Actions to take:
[1] What full calendar dates (month, day and year) appear in the court order excerpt?
[2] Can you quote everything in the stored data rows from the line containing "El Destrato es Maltrato: Indiferen" down to the end of the rows, both ends included, and leave the pictures out of your answer?
***** Given passage
This case is before this Court pursuant to the Order of Reference (ECF No. 32) entered December 2, 2014 and the parties' unanimous consent to disposition of this action by a United States Magistrate Judge (ECF Nos. 28 & 32).

Applicant, Guillermo Ortiz, is a prisoner in the custody of the United States Bureau of Prisons (BOP) currently incarcerated at the Federal Prison Camp in Yankton, South Dakota. On June 13, 2014, Applicant filed an Application for a Writ of Habeas Corpus Pursuant to 28 U.S.C. ` 2241 challenging the calculation of his federal prison sentence. He filed an Amended Application on August 1, 2014 (ECF No. 6). First, he argues that the BOP failed to provide credit for the time that he was held in federal custody while on state parole. Next, he argues that the BOP failed to run his federal sentence concurrently with his prior state sentence. Finally, Mr. Ortiz contends that the BOP lacks authority to calculate his sentence because Congress has not authorized the BOP to make sentence calculations. On October 9, 2014, Respondent filed a Response to the Application (ECF No. 29). Applicant filed a Reply on October 27, 2014 (ECF No. 30).

The Court must construe liberally the Application because Mr. Ortiz is not represented by an attorney. See Haines v. Kerner, 404 U.S. 519, 520-21 (1972); Hall v. Bellmon, 935 F.2d 1106, 1110 (10th Cir. 1991). However, the Court should not act as an advocate for a pro se litigant. See Hall, 935 F.2d at 1110. After reviewing the pertinent portions of the record in this case, including the Application, the Response, and the Reply, the Court concludes that the Application should be denied.
**********
***** Records for processing
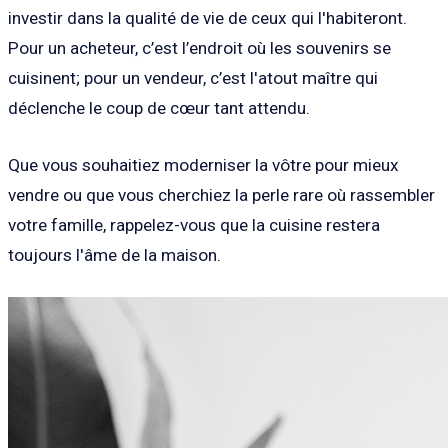
investir dans la qualité de vie de ceux qui l'habiteront.
Pour un acheteur, c’est l’endroit où les souvenirs se
cuisinent; pour un vendeur, c’est l'atout maître qui
déclenche le coup de cœur tant attendu.
Que vous souhaitiez moderniser la vôtre pour mieux
vendre ou que vous cherchiez la perle rare où rassembler
votre famille, rappelez-vous que la cuisine restera
toujours l'âme de la maison.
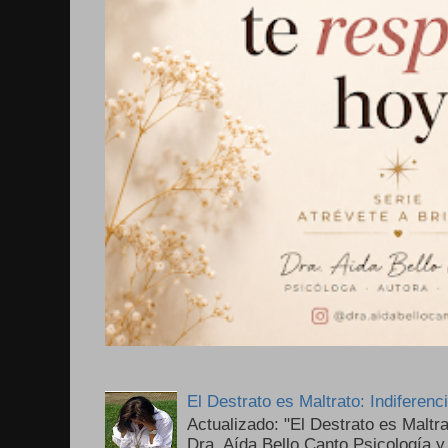
El Destrato es Maltrato: Indiferen
Actualizado: "El Destrato es Maltr
Dra. Aída Bello Canto Psicología y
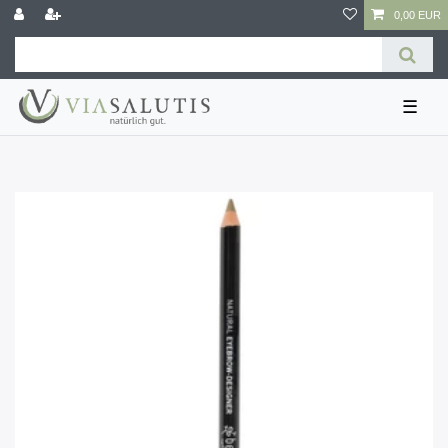
0,00 EUR
☰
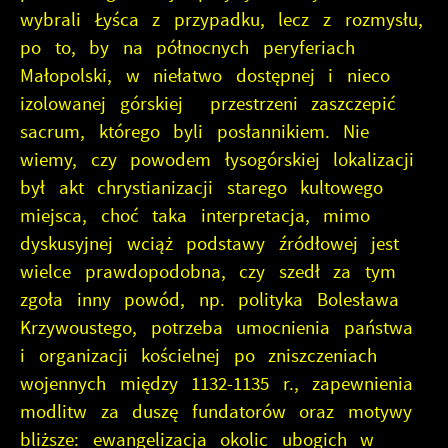
wybrali Łyśca z przypadku, lecz z rozmysłu,
po to, by na północnych peryferiach
Małopolski, w niełatwo dostępnej i nieco
izolowanej górskiej przestrzeni zaszczepić
sacrum, którego byli posłannikiem. Nie
wiemy, czy powodem łysogórskiej lokalizacji
był akt chrystianizacji starego kultowego
miejsca, choć taka interpretacja, mimo
dyskusyjnej wciąż podstawy źródłowej jest
wielce prawdopodobna, czy szedł za tym
zgoła inny powód, np. polityka Bolesława
Krzywoustego, potrzeba umocnienia państwa
i organizacji kościelnej po zniszczeniach
wojennych między 1132-1135 r., zapewnienia
modlitw za duszę fundatorów oraz motywy
bliższe: ewangelizacja okolic ubogich w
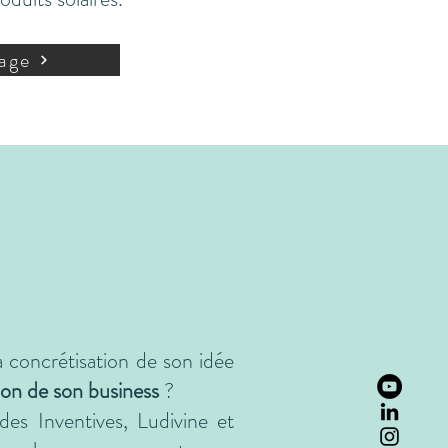
tage
 concrétisation de son idée
ion de son business
?
des Inventives, Ludivine et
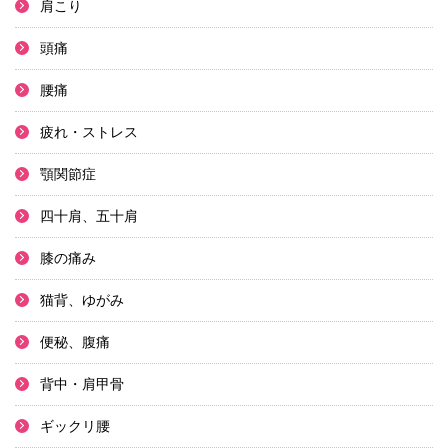
肩こり
頭痛
腰痛
疲れ・ストレス
顎関節症
四十肩、五十肩
膝の痛み
猫背、ゆがみ
便秘、腹痛
背中・肩甲骨
ギックリ腰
**********
Responses to the tasks:
[1]
- December 2, 2014
- June 13, 2014
- August 1, 2014
- October 9, 2014
- October 27, 2014

[2]
El Destrato es Maltrato: Indiferen
Actualizado: "El Destrato es Maltr
Dra. Aída Bello Canto Psicología y
0,00 EUR
☰
wybrali Łyśca z przypadku, lecz z rozmysłu,
po to, by na północnych peryferiach
Małopolski, w niełatwo dostępnej i nieco
izolowanej górskiej przestrzeni zaszczepić
sacrum, którego byli posłannikiem. Nie
wiemy, czy powodem łysogórskiej lokalizacji
był akt chrystianizacji starego kultowego
miejsca, choć taka interpretacja, mimo
dyskusyjnej wciąż podstawy źródłowej jest
wielce prawdopodobna, czy szedł za tym
zgoła inny powód, np. polityka Bolesława
Krzywoustego, potrzeba umocnienia państwa
i organizacji kościelnej po zniszczeniach
wojennych między 1132-1135 r., zapewnienia
modlitw za duszę fundatorów oraz motywy
bliższe: ewangelizacja okolic ubogich w
tage
 concrétisation de son idée
ion de son business
?
des Inventives, Ludivine et
肩こり
頭痛
腰痛
疲れ・ストレス
顎関節症
四十肩、五十肩
膝の痛み
猫背、ゆがみ
便秘、腹痛
背中・肩甲骨
ギックリ腰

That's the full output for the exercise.